I will say that cheap, well-built houses near downtown are on the market for just a few days now - there's no question the economy is getting better.

Tuesday, October 2, 2012

Crockpot garlic veggies - something missing?

I'm trying to find a vegetarian recipe that Stefan likes - not just tolerates, because I've worked on it, but wants to eat. He doesn't have to love it - I just want to hear, "Yeah, that's good" when he finishes, and he'll like it enough to get seconds.

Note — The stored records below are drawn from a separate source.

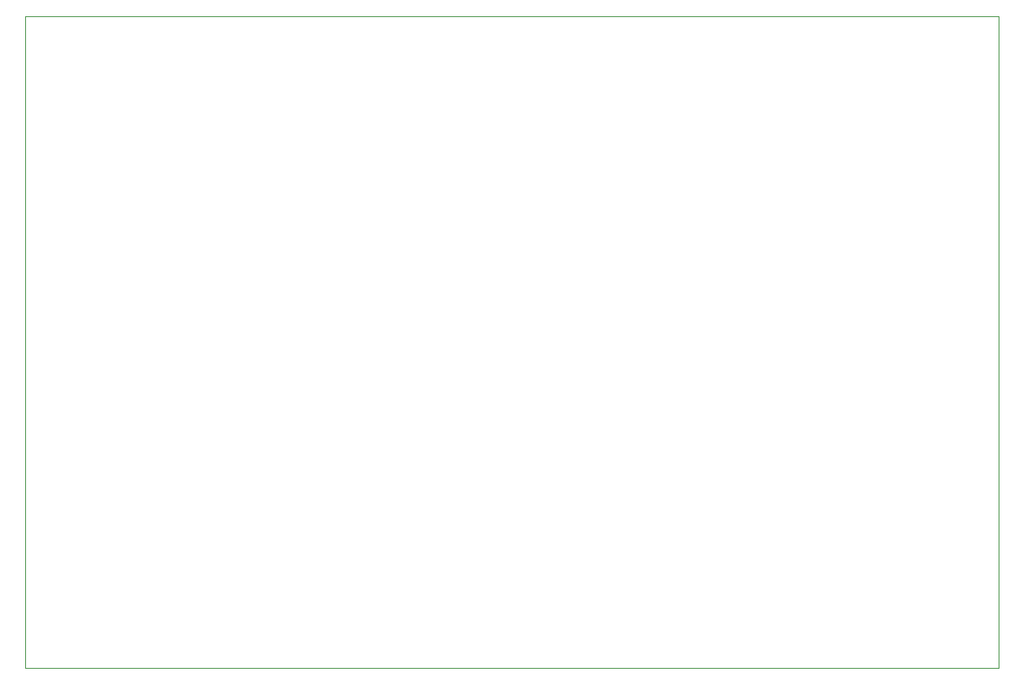
<source format=gbr>
%TF.GenerationSoftware,KiCad,Pcbnew,7.0.7*%
%TF.CreationDate,2023-11-29T00:51:10-05:00*%
%TF.ProjectId,master-board,6d617374-6572-42d6-926f-6172642e6b69,rev?*%
%TF.SameCoordinates,Original*%
%TF.FileFunction,Profile,NP*%
%FSLAX46Y46*%
G04 Gerber Fmt 4.6, Leading zero omitted, Abs format (unit mm)*
G04 Created by KiCad (PCBNEW 7.0.7) date 2023-11-29 00:51:10*
%MOMM*%
%LPD*%
G01*
G04 APERTURE LIST*
%TA.AperFunction,Profile*%
%ADD10C,0.100000*%
%TD*%
G04 APERTURE END LIST*
D10*
X88600000Y-59950000D02*
X190050000Y-59950000D01*
X190050000Y-127850000D01*
X88600000Y-127850000D01*
X88600000Y-59950000D01*
M02*

</source>
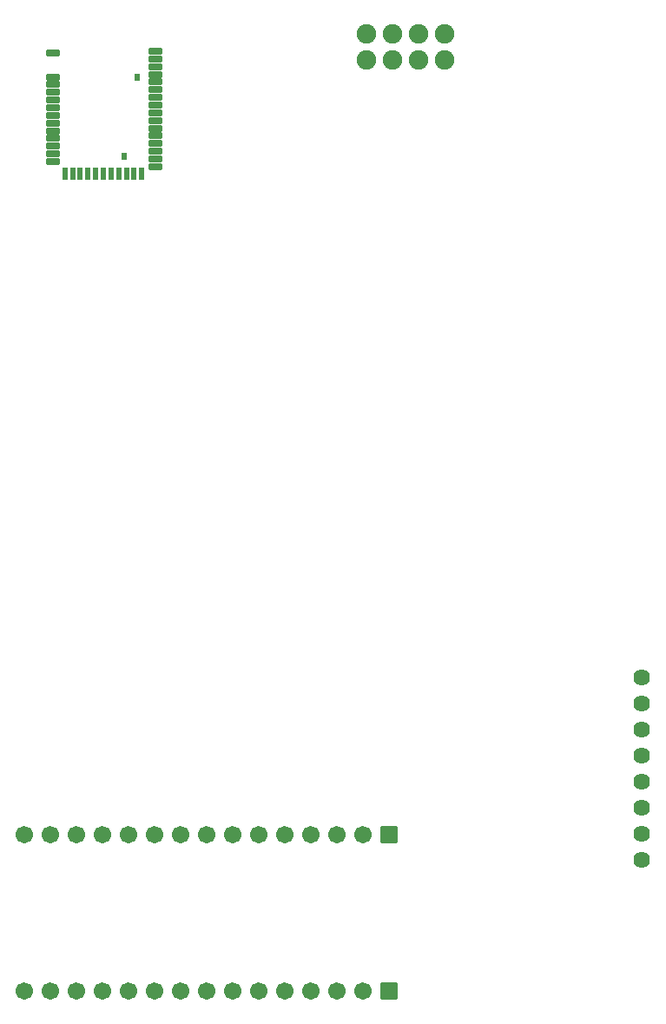
<source format=gts>
G04 Layer: TopSolderMaskLayer*
G04 EasyEDA v6.5.42, 2024-05-28 01:04:16*
G04 864da046108442dba22ddf06c26b1ed7,510c7b70758e4c7f89447156c1b3190b,10*
G04 Gerber Generator version 0.2*
G04 Scale: 100 percent, Rotated: No, Reflected: No *
G04 Dimensions in millimeters *
G04 leading zeros omitted , absolute positions ,4 integer and 5 decimal *
%FSLAX45Y45*%
%MOMM*%

%AMMACRO1*1,1,$1,$2,$3*1,1,$1,$4,$5*1,1,$1,0-$2,0-$3*1,1,$1,0-$4,0-$5*20,1,$1,$2,$3,$4,$5,0*20,1,$1,$4,$5,0-$2,0-$3,0*20,1,$1,0-$2,0-$3,0-$4,0-$5,0*20,1,$1,0-$4,0-$5,$2,$3,0*4,1,4,$2,$3,$4,$5,0-$2,0-$3,0-$4,0-$5,$2,$3,0*%
%ADD10C,1.6240*%
%ADD11MACRO1,0.1016X-0.8X0.8X0.8X0.8*%
%ADD12C,1.7016*%
%ADD13C,1.9016*%
%ADD14MACRO1,0.1016X-0.5999X0.2499X0.5999X0.2499*%
%ADD15R,0.6015X1.3015*%
%ADD16R,0.5017X0.7015*%

%LPD*%
D10*
G01*
X6438900Y3289300D03*
G01*
X6438900Y3035300D03*
G01*
X6438900Y2781300D03*
G01*
X6438900Y2527300D03*
G01*
X6438900Y2273300D03*
G01*
X6438900Y2019300D03*
G01*
X6438900Y1765300D03*
G01*
X6438900Y1511300D03*
D11*
G01*
X3977995Y1761998D03*
D12*
G01*
X3723995Y237997D03*
G01*
X3215944Y237947D03*
G01*
X2707944Y237947D03*
G01*
X2199944Y237947D03*
G01*
X1691944Y237947D03*
G01*
X1183944Y237947D03*
G01*
X675944Y237947D03*
G01*
X421995Y1761997D03*
G01*
X930046Y1761947D03*
G01*
X1438046Y1761947D03*
G01*
X1946046Y1761947D03*
G01*
X2454046Y1761947D03*
G01*
X2962046Y1761947D03*
G01*
X3470046Y1761947D03*
G01*
X3723995Y1761997D03*
G01*
X3215995Y1761997D03*
G01*
X2707995Y1761997D03*
G01*
X2199995Y1761997D03*
G01*
X1691995Y1761997D03*
G01*
X1183995Y1761997D03*
G01*
X675995Y1761997D03*
G01*
X421995Y237997D03*
G01*
X929995Y237997D03*
G01*
X1437995Y237997D03*
G01*
X1945995Y237997D03*
G01*
X2453995Y237997D03*
G01*
X2961995Y237997D03*
G01*
X3469995Y237997D03*
D11*
G01*
X3977995Y237998D03*
D13*
G01*
X3759200Y9563100D03*
G01*
X4013200Y9563100D03*
G01*
X4267200Y9563100D03*
G01*
X4521200Y9563100D03*
G01*
X4521200Y9309100D03*
G01*
X4267200Y9309100D03*
G01*
X4013200Y9309100D03*
G01*
X3759200Y9309100D03*
D14*
G01*
X699998Y9379991D03*
G01*
X699998Y9147479D03*
G01*
X699998Y9072473D03*
G01*
X699998Y8997492D03*
G01*
X699998Y8922486D03*
G01*
X699998Y8847480D03*
G01*
X699998Y8772474D03*
G01*
X699998Y8697493D03*
G01*
X699998Y8622487D03*
G01*
X699998Y8547480D03*
G01*
X699998Y8472474D03*
G01*
X699998Y8397494D03*
G01*
X699998Y8322487D03*
D15*
G01*
X815009Y8199983D03*
G01*
X889990Y8199983D03*
G01*
X964996Y8199983D03*
G01*
X1040003Y8199983D03*
G01*
X1115009Y8199983D03*
G01*
X1189989Y8199983D03*
G01*
X1264996Y8199983D03*
G01*
X1340002Y8199983D03*
G01*
X1415008Y8199983D03*
G01*
X1489989Y8199983D03*
G01*
X1564995Y8199983D03*
D14*
G01*
X1699996Y8272475D03*
G01*
X1699996Y8347481D03*
G01*
X1699996Y8422487D03*
G01*
X1699996Y8497493D03*
G01*
X1699996Y8572474D03*
G01*
X1699996Y8647480D03*
G01*
X1699996Y8722487D03*
G01*
X1699996Y8797493D03*
G01*
X1699996Y8872474D03*
G01*
X1699996Y8947480D03*
G01*
X1699996Y9022486D03*
G01*
X1699996Y9097492D03*
G01*
X1699996Y9172473D03*
G01*
X1699996Y9247479D03*
G01*
X1699996Y9322485D03*
G01*
X1699996Y9397492D03*
D16*
G01*
X1519986Y9144990D03*
G01*
X1389989Y8374989D03*
M02*

</source>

He claims that he can be satisfied with a meatless meal - even though he never has been satisfied with a meatless meal. He'll eat them, but no matter what the meal is, he will say, "Something missing." I'll respond, Meat? He'll assure me that it's not meat, but it is something

Here was my latest attempt to create a really hearty vegetarian meal. I based it on a chicken dish I make that is my current signature dish. I thought I had hit it out of the ballpark - it's the best vegetarian dish I have EVER prepared, and I couldn't get enough of it. I thought it was absolutely delicious. I thought I'd finally made that meatless meal Stefan would like. 

But Stefan again said, "Something's missing." And he ate just one, modest serving.

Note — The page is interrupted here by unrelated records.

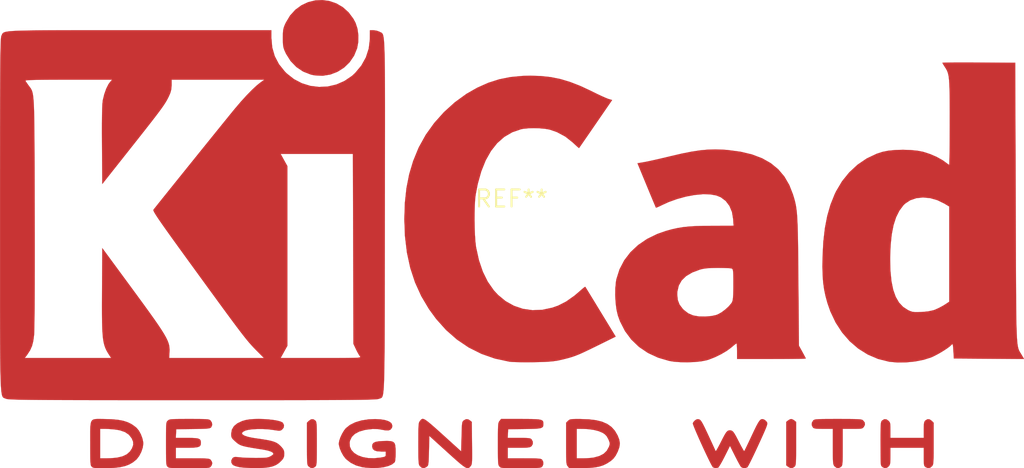
<source format=kicad_pcb>
(kicad_pcb (version 20240108) (generator pcbnew)

  (general
    (thickness 1.6)
  )

  (paper "A4")
  (layers
    (0 "F.Cu" signal)
    (31 "B.Cu" signal)
    (32 "B.Adhes" user "B.Adhesive")
    (33 "F.Adhes" user "F.Adhesive")
    (34 "B.Paste" user)
    (35 "F.Paste" user)
    (36 "B.SilkS" user "B.Silkscreen")
    (37 "F.SilkS" user "F.Silkscreen")
    (38 "B.Mask" user)
    (39 "F.Mask" user)
    (40 "Dwgs.User" user "User.Drawings")
    (41 "Cmts.User" user "User.Comments")
    (42 "Eco1.User" user "User.Eco1")
    (43 "Eco2.User" user "User.Eco2")
    (44 "Edge.Cuts" user)
    (45 "Margin" user)
    (46 "B.CrtYd" user "B.Courtyard")
    (47 "F.CrtYd" user "F.Courtyard")
    (48 "B.Fab" user)
    (49 "F.Fab" user)
    (50 "User.1" user)
    (51 "User.2" user)
    (52 "User.3" user)
    (53 "User.4" user)
    (54 "User.5" user)
    (55 "User.6" user)
    (56 "User.7" user)
    (57 "User.8" user)
    (58 "User.9" user)
  )

  (setup
    (pad_to_mask_clearance 0)
    (pcbplotparams
      (layerselection 0x00010fc_ffffffff)
      (plot_on_all_layers_selection 0x0000000_00000000)
      (disableapertmacros false)
      (usegerberextensions false)
      (usegerberattributes false)
      (usegerberadvancedattributes false)
      (creategerberjobfile false)
      (dashed_line_dash_ratio 12.000000)
      (dashed_line_gap_ratio 3.000000)
      (svgprecision 4)
      (plotframeref false)
      (viasonmask false)
      (mode 1)
      (useauxorigin false)
      (hpglpennumber 1)
      (hpglpenspeed 20)
      (hpglpendiameter 15.000000)
      (dxfpolygonmode false)
      (dxfimperialunits false)
      (dxfusepcbnewfont false)
      (psnegative false)
      (psa4output false)
      (plotreference false)
      (plotvalue false)
      (plotinvisibletext false)
      (sketchpadsonfab false)
      (subtractmaskfromsilk false)
      (outputformat 1)
      (mirror false)
      (drillshape 1)
      (scaleselection 1)
      (outputdirectory "")
    )
  )

  (net 0 "")

  (footprint "KiCad-Logo2_30mm_Copper" (layer "F.Cu") (at 0 0))

)

</source>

Crockpot garlic veggies, to be served over rice or noodles
Feeds 4-6 people

Ingredients:2 yellow squash, sliced
1 can green beans
1-2 onions (to taste), sliced or cut in rings
2 yellow or red peppers, sliced or cut in rings
200 g sliced mushrooms
4 cloves garlic, minced
2 teaspoon dried Italian seasoning
1 teaspoon salt
1 teaspoon cracked black peppercorns
1 cup dry white wine
2 can tomatoes in juice
1 tbsp olive oil 

1 tbsp salt

1 tbsp Better Than Bouillon vegetable base
1/2 cup sliced pitted black olives  
1/2 cup sliced pitted green olives  
Finely chopped Italian flat-leafed parsley
1-2 bay leafs

Optional pre-cooking
Stir fry onions on medium, until softened, about 3 minutes. Add garlic, Italian seasoning, salt, peppercorns, wine and cook about 1 minute. Put aside.

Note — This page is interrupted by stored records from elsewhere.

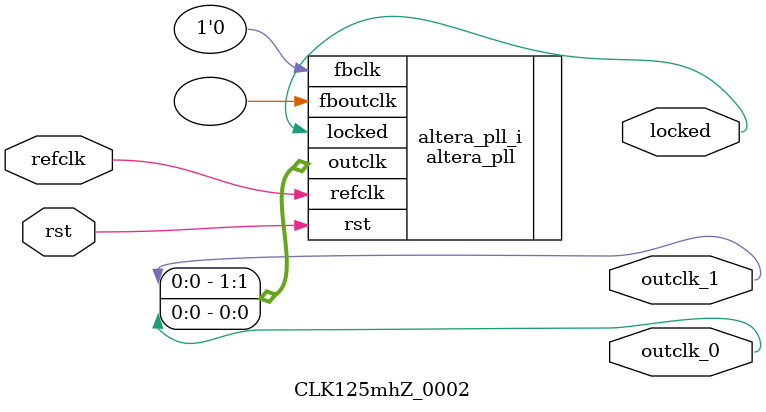
<source format=v>
`timescale 1ns/10ps
module  CLK125mhZ_0002(

	// interface 'refclk'
	input wire refclk,

	// interface 'reset'
	input wire rst,

	// interface 'outclk0'
	output wire outclk_0,

	// interface 'outclk1'
	output wire outclk_1,

	// interface 'locked'
	output wire locked
);

	altera_pll #(
		.fractional_vco_multiplier("false"),
		.reference_clock_frequency("50.0 MHz"),
		.operation_mode("direct"),
		.number_of_clocks(2),
		.output_clock_frequency0("125.000000 MHz"),
		.phase_shift0("0 ps"),
		.duty_cycle0(50),
		.output_clock_frequency1("65.217391 MHz"),
		.phase_shift1("0 ps"),
		.duty_cycle1(50),
		.output_clock_frequency2("0 MHz"),
		.phase_shift2("0 ps"),
		.duty_cycle2(50),
		.output_clock_frequency3("0 MHz"),
		.phase_shift3("0 ps"),
		.duty_cycle3(50),
		.output_clock_frequency4("0 MHz"),
		.phase_shift4("0 ps"),
		.duty_cycle4(50),
		.output_clock_frequency5("0 MHz"),
		.phase_shift5("0 ps"),
		.duty_cycle5(50),
		.output_clock_frequency6("0 MHz"),
		.phase_shift6("0 ps"),
		.duty_cycle6(50),
		.output_clock_frequency7("0 MHz"),
		.phase_shift7("0 ps"),
		.duty_cycle7(50),
		.output_clock_frequency8("0 MHz"),
		.phase_shift8("0 ps"),
		.duty_cycle8(50),
		.output_clock_frequency9("0 MHz"),
		.phase_shift9("0 ps"),
		.duty_cycle9(50),
		.output_clock_frequency10("0 MHz"),
		.phase_shift10("0 ps"),
		.duty_cycle10(50),
		.output_clock_frequency11("0 MHz"),
		.phase_shift11("0 ps"),
		.duty_cycle11(50),
		.output_clock_frequency12("0 MHz"),
		.phase_shift12("0 ps"),
		.duty_cycle12(50),
		.output_clock_frequency13("0 MHz"),
		.phase_shift13("0 ps"),
		.duty_cycle13(50),
		.output_clock_frequency14("0 MHz"),
		.phase_shift14("0 ps"),
		.duty_cycle14(50),
		.output_clock_frequency15("0 MHz"),
		.phase_shift15("0 ps"),
		.duty_cycle15(50),
		.output_clock_frequency16("0 MHz"),
		.phase_shift16("0 ps"),
		.duty_cycle16(50),
		.output_clock_frequency17("0 MHz"),
		.phase_shift17("0 ps"),
		.duty_cycle17(50),
		.pll_type("General"),
		.pll_subtype("General")
	) altera_pll_i (
		.rst	(rst),
		.outclk	({outclk_1, outclk_0}),
		.locked	(locked),
		.fboutclk	( ),
		.fbclk	(1'b0),
		.refclk	(refclk)
	);
endmodule


</source>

Arrange all veggies and mushrooms over bottom of slow cooker and cover with everything else (or sauce you've pre-cooked). Cover crackpot and cook on low for 7 hours or on high for 3 hours. Discard bay leaf.

Serve over rice or noodles
Feeds 4-6 people

Note: May not be salty enough for everyone's tastes. Encourage guests to salt to taste. 

So, other than maybe substituting chicken or beef bouillon - which will mean it's no longer vegetarian, but it's close - what could I do to make a meat love like this, without actually adding meat? BTW, he does not like egg plant. 

October 3 update:
Stefan says adding hot sauce made it much better, in his opinion. But he still isn't crazy about it (he'll eat it, but not ask for seconds).